Bu beklentileri şöyle sıralayabiliriz:

1-Ayasofya'nın altında yeniden oluşan Uzunkum Plajı zaman geçirilmeden düzenlenmeli.

2-Gülcemal dolgusunun olduğu bölgeden Faroz arasındaki düzenleme, Faroz Limanı ve çevresinde de yapılarak yeni “nefes alma” mekanları oluşturulabilir.

3-Sahilin birçok kesiminde Ganita'ya, Moloz'a doğru gidildikçe halen denize akan kanalizasyonlara çözüm bulunamadıkça o bölgelerdeki hiçbir projenin anlamı kalmaz.

4-Yürüyüş yolları Ganita'ya kadar ağaçların altında denizin serinliğini hissederek devam ettirilmeli.


 

5-Ganita'dan Akyazı'ya kadar kurulacak raylı sistemle şehre ayrı bir güzellik ve hareketlilik kazandırılabilir.

Bugünlerde sahilde sürdürülen çalışmaların içine raylı sistemi de dahil edersek, yarın bir daha sıkça yapılan “yapıp yıkma işlemi”ne de gerek kalmaz.

6-Büyükşehir Belediyesinden edindiğimiz bilgilere göre bu hattın ihalesi ve planlaması ile ilgili işlemler yakın zamanda başlatılacakmış.

7-Denizi ile barışık bir kent, doğal ve tarihi zenginliklerine de ayrı bir değer katmış olacak.

8-Sahil boyu işleyen raylı taşımacılık sistemi de Trabzon'u turizm anlamında daha da cazip bir kent yapacaktır.


 

9-Denizle baş başa sahil boyunca süren yolculuk ayrı bir keyif verirken, taşımacılığa da katkı verecektir.

Kanalizasyonların deniz kenarında çirkin görüntü sergilemediği, kokusuyla etrafı rahatsız etmeyen sahilimizin bir an önce planlandığı gibi bitirilmesi halkın beklentisi haline geldi.

Neden olmasın?

Umarız Büyükşehir Belediyesi bu sese kulak verir.

Aslında plan ve proje çalışmaları ile birlikte düzenleme işleri devam ediyor.

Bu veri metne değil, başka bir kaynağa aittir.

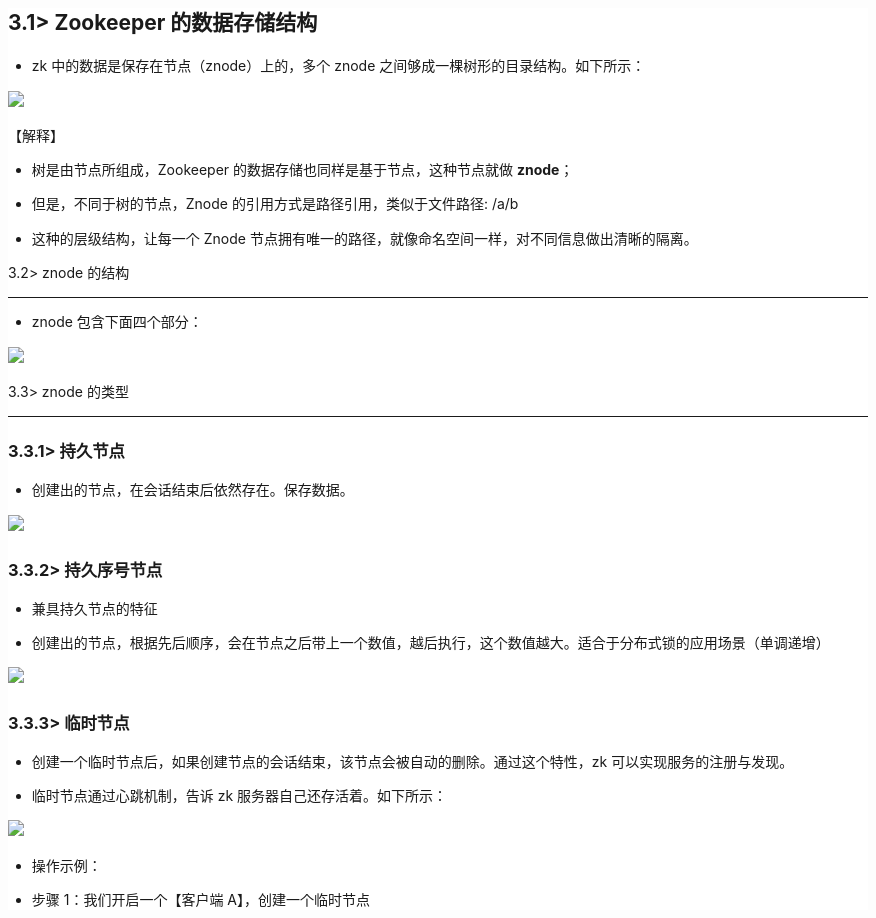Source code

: 3.1> Zookeeper 的数据存储结构
----------------------

*   zk 中的数据是保存在节点（znode）上的，多个 znode 之间够成一棵树形的目录结构。如下所示：
    

![](https://mmbiz.qpic.cn/mmbiz_png/AZHyCoMMOC9F3K0wjKeDmCd2m6XBEiaQEkDXK3dhck2xBTkDYemheOFfmRGmd5P0eaT3NINsVhlZrPvd2uY2RYw/640?wx_fmt=png)

【解释】

*   树是由节点所组成，Zookeeper 的数据存储也同样是基于节点，这种节点就做 **znode**；
    
*   但是，不同于树的节点，Znode 的引用方式是路径引用，类似于文件路径: /a/b
    
*   这种的层级结构，让每一个 Znode 节点拥有唯一的路径，就像命名空间一样，对不同信息做出清晰的隔离。
    

3.2> znode 的结构  

-----------------

*   znode 包含下面四个部分：
    

![](https://mmbiz.qpic.cn/mmbiz_png/AZHyCoMMOC9F3K0wjKeDmCd2m6XBEiaQERJzcX8UpjWcbvwQc9FCIvw0viaicIcUWmIDHFOUD0F0rz3NB9VlK8u1A/640?wx_fmt=png)

3.3> znode 的类型  

-----------------

### 3.3.1> 持久节点

*   创建出的节点，在会话结束后依然存在。保存数据。
    

![](https://mmbiz.qpic.cn/mmbiz_png/AZHyCoMMOC9F3K0wjKeDmCd2m6XBEiaQEOwRY8w9GnqpM1oWb6YVEFzEuYhJK4uPmKyAMcRhsSqZiad1nd4P9VbA/640?wx_fmt=png)

### 3.3.2> 持久序号节点

*   兼具持久节点的特征
    
*   创建出的节点，根据先后顺序，会在节点之后带上一个数值，越后执行，这个数值越大。适合于分布式锁的应用场景（单调递增）
    

![](https://mmbiz.qpic.cn/mmbiz_png/AZHyCoMMOC9F3K0wjKeDmCd2m6XBEiaQEncNH5eIpKylbD2nal4AibHSCH2tWWx8ibicgDyvawMhIFNapNFN8839rA/640?wx_fmt=png)

### 3.3.3> 临时节点

*   创建一个临时节点后，如果创建节点的会话结束，该节点会被自动的删除。通过这个特性，zk 可以实现服务的注册与发现。
    
*   临时节点通过心跳机制，告诉 zk 服务器自己还存活着。如下所示：
    

![](https://mmbiz.qpic.cn/mmbiz_png/AZHyCoMMOC9F3K0wjKeDmCd2m6XBEiaQExEQCXm3YkR1OENyKicK6pxAIemKB0r1hzArppcdZzjz4aDLcpjXibUaA/640?wx_fmt=png)

*   操作示例：
    

*   步骤 1：我们开启一个【客户端 A】，创建一个临时节点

Bir de sahilde raylı ulaşım gerçekleşirse Trabzon farklı bir çehreye bürünmüş olur.

Fotoğraflar: Bülent Deveci

++++++++

SAHİL GÜZEL KOLİBASİLİ ENGEL

Genelde aileler tercih ediyor burayı.

Henüz yok olmamış bir kumsal.

O kadar büyük değil.

Kimsenin de kıyısından denize girdiği yok.

Tercih edeni çok buna rağmen.

E denizine girilmeyen sahil neden tercih edilir?

Ya da sahili olan denize neden girilmez?

İsterseniz baştan alalım hikâyeyi.

Burası Maliyeye ait bir tesis.

Hemen Akyazı'nın yanı başında.

Trabzon Akçaabat karayolunun Yıldızlı kesiminde.

Yolun altında.

Ulaşımı kolay.

Aileler çocuklarını alıp pikniğe gidiyorlar.

Maliyenin de çay kahve ve dışardan getirdiğiniz ızgara türü yiyecekleri pişirme gibi hizmetleri var.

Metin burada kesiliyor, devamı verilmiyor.